Para hacerlo, el consistorio ha planteado medidas contundentes, entre las cuales, la prohibición de nuevas salas dedicadas al ocio nocturno como discotecas, bares musicales, bingos o casinos, que se suma a la de los locutorios y 'meublés'. Junto a esta tipología de establecimientos, el plan también contempla el veto a la apertura de más 'lockers', establecimientos donde los turistas aparcan el equipaje, y agencias de viajes, por la saturación de locales de este tipo en Ciutat Vella.

De momento, el plan ha sido aprobado por la Comisión de Gobierno del Ayuntamiento y, a partir de ahora, debe enfrentarse a un periodo de exposición pública durante el cual se podrán presentar alegaciones al mismo hasta el 4 de diciembre. Después, el equipo de Ada Colau debe buscar un consenso político suficiente para garantizar su aprobación. 

NUEVO CRITERIO DE DENSIDAD

Tras radiografiar la situación actual del distrito, Pin ha remarcado la fragilidad de su tejido urbano y la mala calidad de su parque de viviendas (debido a que gran parte de sus fincas son especialmente viejas), que comporta que la propagación del ruido en las fincas sea mucho más fácil.

Por eso, una de las novedades de este Plan de Usos es que el criterio de densidad no se aplicará en función del número de locales dedicados a una actividad concreta por zona, sino en función de la superficie destinada a un mismo uso en un radio determinado.
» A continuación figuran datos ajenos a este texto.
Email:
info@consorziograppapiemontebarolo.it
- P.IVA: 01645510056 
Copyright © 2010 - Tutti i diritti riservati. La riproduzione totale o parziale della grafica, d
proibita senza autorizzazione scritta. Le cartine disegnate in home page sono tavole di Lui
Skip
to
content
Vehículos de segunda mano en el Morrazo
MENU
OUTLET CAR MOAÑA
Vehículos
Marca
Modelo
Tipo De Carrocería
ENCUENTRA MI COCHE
Por ejemplo, si anteriormente se podían abrir un número específico de tiendas de alimentación por metro cuadrado, ahora se podrán dedicar un número concreto de metros cuadrados a esta actividad. Así, se garantiza que, en lugar de abrirse pocos locales de grandes densidades, la superficie pueda repartirse entre negocios de diferentes volúmenes, ha apuntado Pin, al mismo tiempo que "se fomenta el comercio de proximidad".
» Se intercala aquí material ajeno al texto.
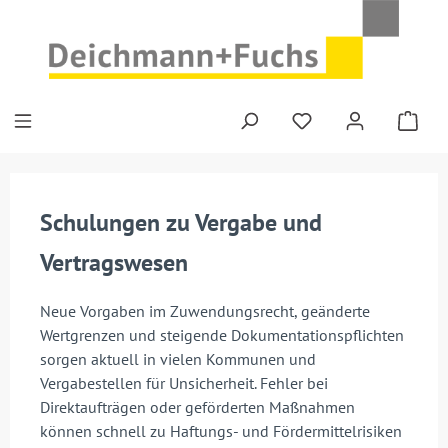
Zum Hauptinhalt springen
Schulungen zu Vergabe und
Vertragswesen
Neue Vorgaben im Zuwendungsrecht, geänderte
Wertgrenzen und steigende Dokumentationspflichten
sorgen aktuell in vielen Kommunen und
Vergabestellen für Unsicherheit. Fehler bei
Direktaufträgen oder geförderten Maßnahmen
können schnell zu Haftungs- und Fördermittelrisiken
Terraza de Ciutat Vella / M.S.
Terraza de Ciutat Vella / M.S.

Además, a aquellas actividades consideradas de gran impacto nocturno que no queden vetadas, como los bares o restaurantes, se les aplica un segundo criterio: solo podrán abrir un nuevo local si en un radio de 100 metros no hay más de 1.300 metros cuadrados destinados a actividades también consideradas de impacto nocturno. 

Otro cambio que plantea este Plan de Usos es que trata el Distrito como una unidad única en lugar de divirlo por zonas con regulaciones diferentes. La única expceción será la Rambla (incluyendo la Boqueria), que ya tiene proyecto propio liderado por Itziar González, y consecuentemente no se verá afectada por estos criterios. 

EDIFICIOS VULNERABLES

En la radiografía previa al Plan de Usos se detectó la presencia de edificios catalogados como vulnerables por su antigüedad, especialmente en las zonas del Raval Norte, la Barceloneta, algunas zonas del Gótico Sur o los alrededores de Plaça Reial. Para evitar que se lleven a cabo actividades en este tipo de fincas que puedan perjudicar a sus vecinos y al propio inmueble, el Ayuntamiento exigirá que la implantación de un negocio quede supeditada a un certificado de idoneidad técnica.  

Junto a las condiciones anteriores, con este Plan de Usos, los auditorios y las salas de conciertos también deben cumplir un criterio específico que se añade al de densidad: solo podrán abrir en calles con un ancho superior a los siete metros.